What does home represent? Is it but a physical space where we feel safe or something much more? Is there more than one place that can have this meaning for us? Of course, the only place that offers the ultimate safety is our mother’s womb; it is our first home that has provided us with warmth that we will never feel again.
Contemplating my photographs that are related to home, I came across the photograph of my newborn son, made only minutes after he had come out of his comfortable shelter. Leaving one’s home can be found in the photographs entitled “The Red Line,” dating from 1999, when there were more than 300,000 Kosovo refugees residing in Macedonia. I was interested in the traces that people had left departing from their temporary homes and leaving to the unknown. I can still remember their faces, which could not conceal the feeling that they belonged somewhere else, far from the place to which they were heading, leaving the camp that had been their home for a couple of months. I wonder if the places of our short stays can be called home.

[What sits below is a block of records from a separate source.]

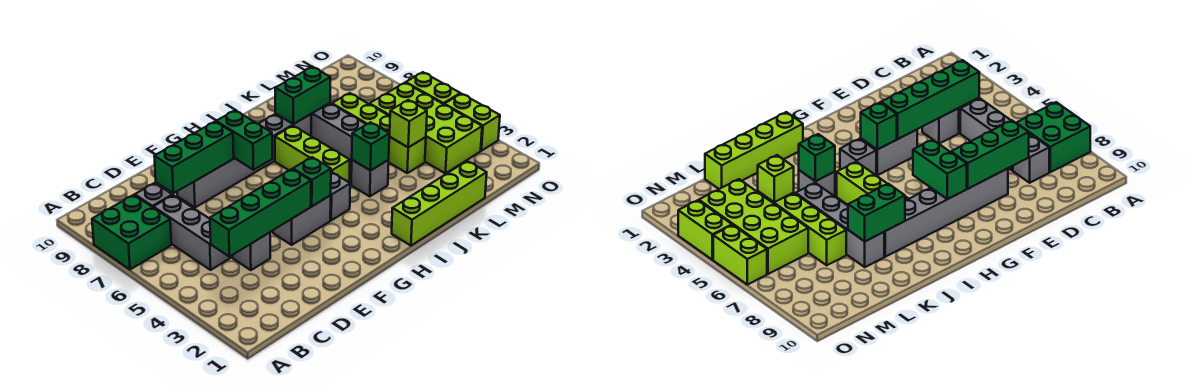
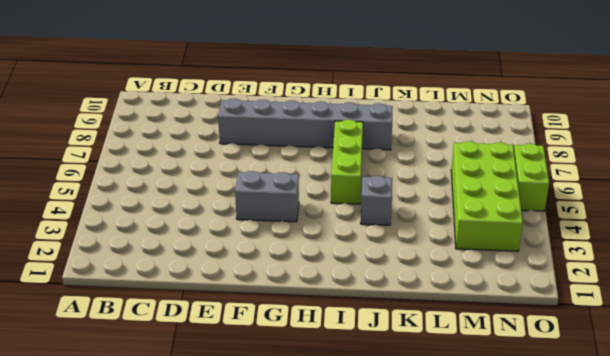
none -> green 2x2 brick [92,195,171,270]
none -> grey 1x3 brick [153,195,230,270]
none -> grey 1x1 brick [135,183,172,207]

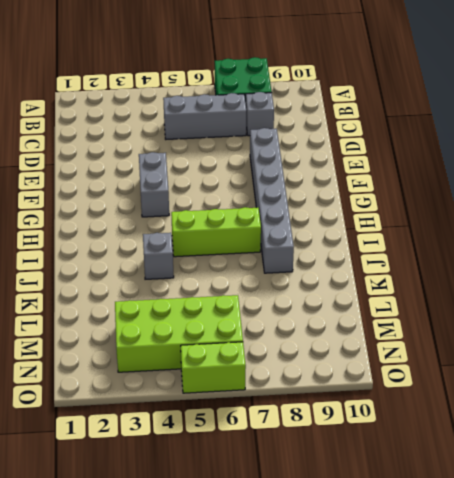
none -> grey 1x1 brick [232,233,270,270]
none -> grey 1x1 brick [330,172,350,220]
none -> lime 1x4 brick [392,161,487,246]

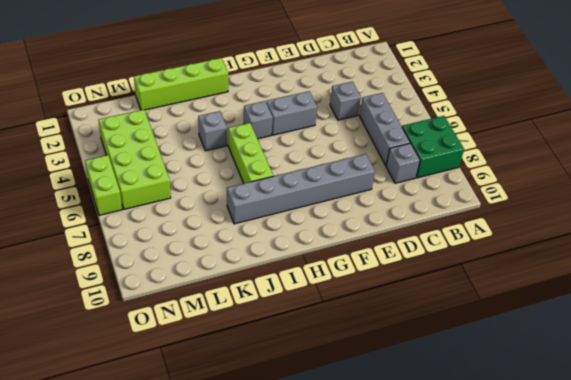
none -> grey 1x4 brick [311,103,366,163]
none -> lime 1x4 brick [332,93,426,173]
none -> lime 1x2 brick [444,94,500,151]

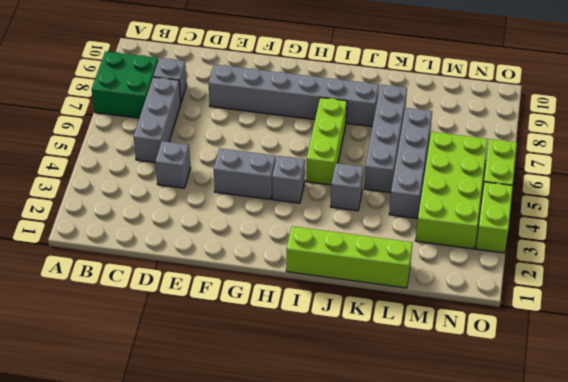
grey 1x4 brick [389,108,432,218] -> lime 1x4 brick [332,93,426,173]
none -> green 1x4 brick [210,169,311,257]
none -> green 1x3 brick [154,122,234,193]
none -> green 1x1 brick [293,157,331,206]

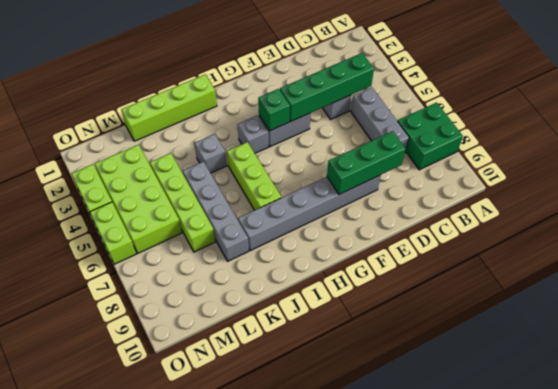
none -> grey 1x1 brick [135,183,172,207]
none -> green 1x2 brick [216,110,272,170]
none -> green 1x1 brick [352,122,389,171]

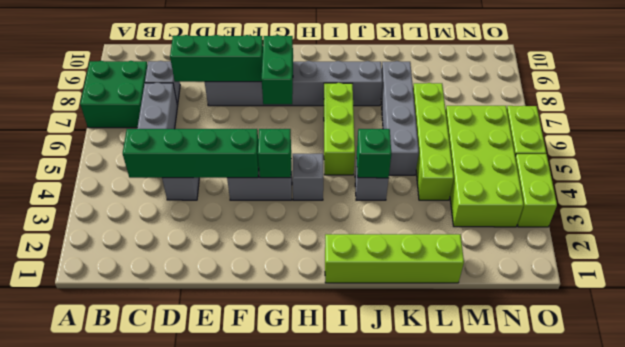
none -> green 1x2 brick [275,67,330,124]
none -> lime 1x1 brick [390,100,427,147]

I have found myself saying, “Let’s go home,” thinking of a hotel room or a rented apartment in another city.
I have often been interested in the border between the spaces depicted on a photograph; even a tiniest detail is sufficient to reveal the position of the photographer. This can be found in the photograph made from my apartment/home that shows a silhouette of a tree in the fog, with birds flying overhead. It is by the two reflections of the room light on the window glass that one understands that I am in a safe, warm place. This small detail brings in the warmth in this “cold” photograph and in a way indicates what is behind the camera, revealing the hunter.
Photography is a medium that turns temporariness into eternity. However, we almost always think solely in terms of the information that is found in the photographs, the image on the photograph, but not of the photograph as an object. It is an object that is gentle and fragile, an object that carries our memories that testify about our existence, those closest to us, our home. Quite often photographs are related to mortality. Death, on the other hand, is related to the place which is one’s last home—the eternal home. In a series of photographs entitled “Natura Morta,” I have tried to show these resting places in another context and play a trick with viewer’s first impressions.

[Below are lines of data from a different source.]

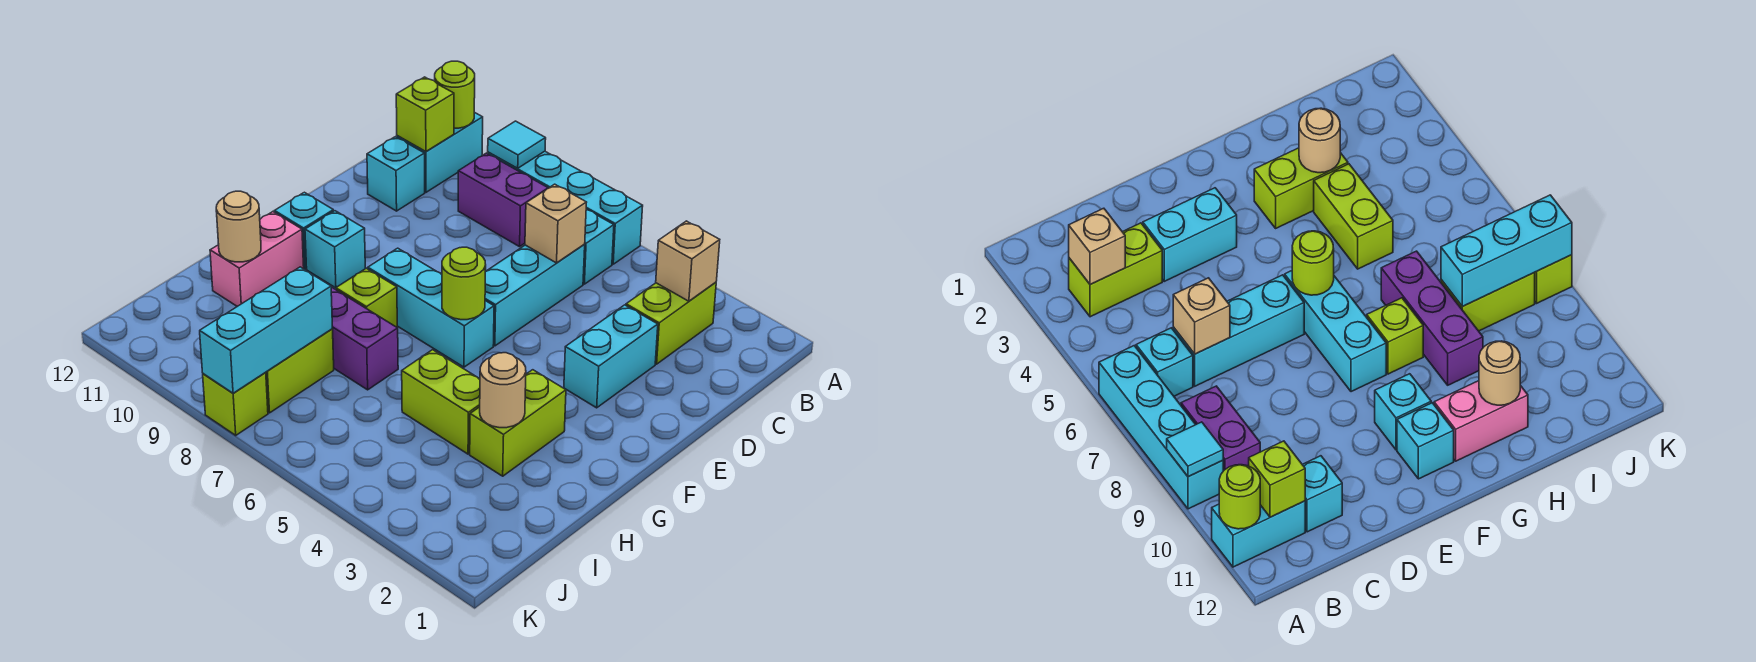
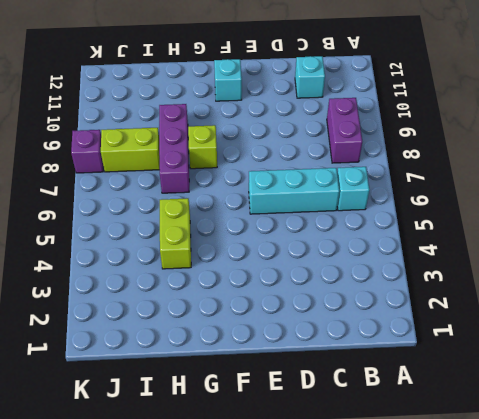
purple 1x1 brick [71,130,104,173] -> lime 1x1 brick [203,373,268,435]
none -> cyan 1x4 brick [488,151,643,264]
none -> cyan 1x2 brick [397,112,483,192]
none -> lime 1x2 brick [626,282,716,364]

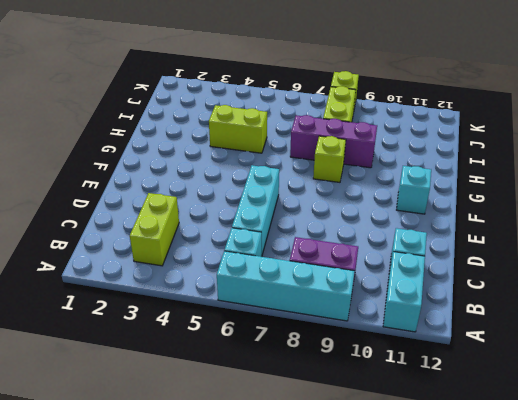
none -> cyan 1x2 brick [564,305,658,408]
none -> cyan 1x3 brick [368,248,494,367]
none -> cyan 1x1 brick [305,211,365,288]

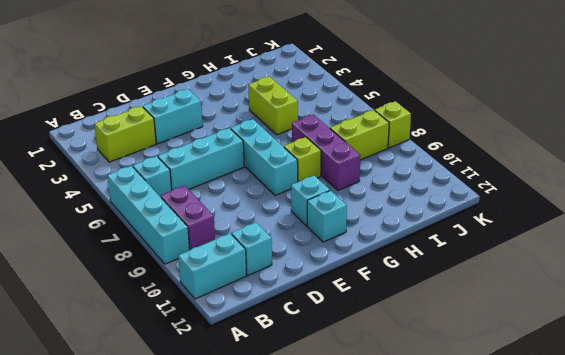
none -> lime 1x2 brick [470,370,566,476]
none -> pink 1x2 brick [210,212,304,306]
none -> cyan 1x1 tile [488,121,546,168]

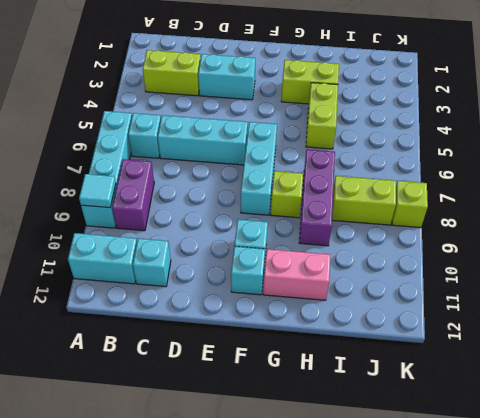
none -> lime 1x1 round brick [435,61,475,128]
none -> tan 1x1 brick [656,221,720,301]
none -> lime 1x1 brick [396,77,454,152]

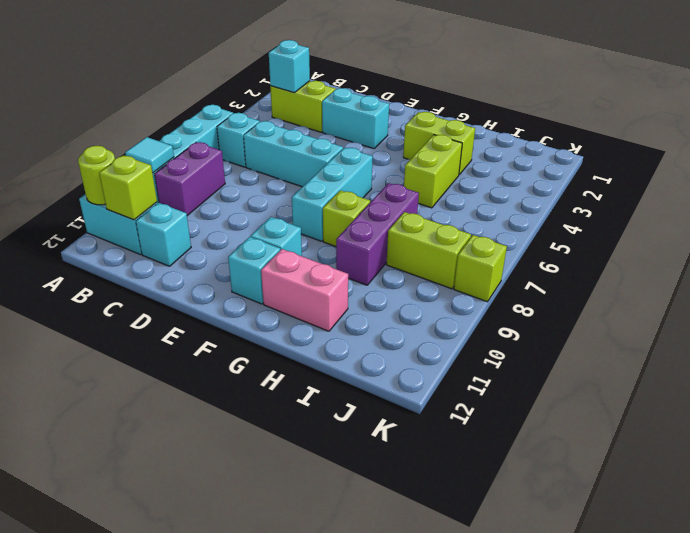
cyan 1x1 brick [269,40,310,93] -> tan 1x1 brick [656,221,720,301]
none -> tan 1x1 brick [525,184,587,263]
none -> lime 1x1 round brick [442,247,486,320]
none -> tan 1x1 round brick [480,353,526,428]

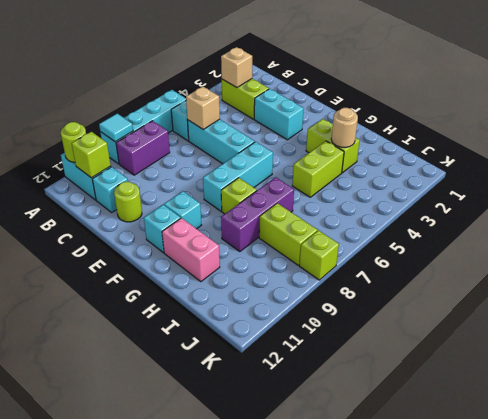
lime 1x1 round brick [114,182,142,222] -> lime 1x1 round brick moved to [442,247,486,320]
none -> tan 1x1 round brick [216,191,261,262]
none -> cyan 1x3 brick [200,267,333,393]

After those close to us die, we are left only with the memories of them, and photographs are a tool that we reach for to make those memories more intense, if we manage. On the day my mother died, I felt I had started to lose the home in which I have not lived for more than twenty-three years. I felt the need to make photographs with details of the house, my father, and the objects around the casket that held my dead mother’s body. It was an attempt to preserve the home, although for me home has been located in another city. It was then that I realized that home is made by people, by those who are close to us being around us on a daily basis—they are its walls and windows.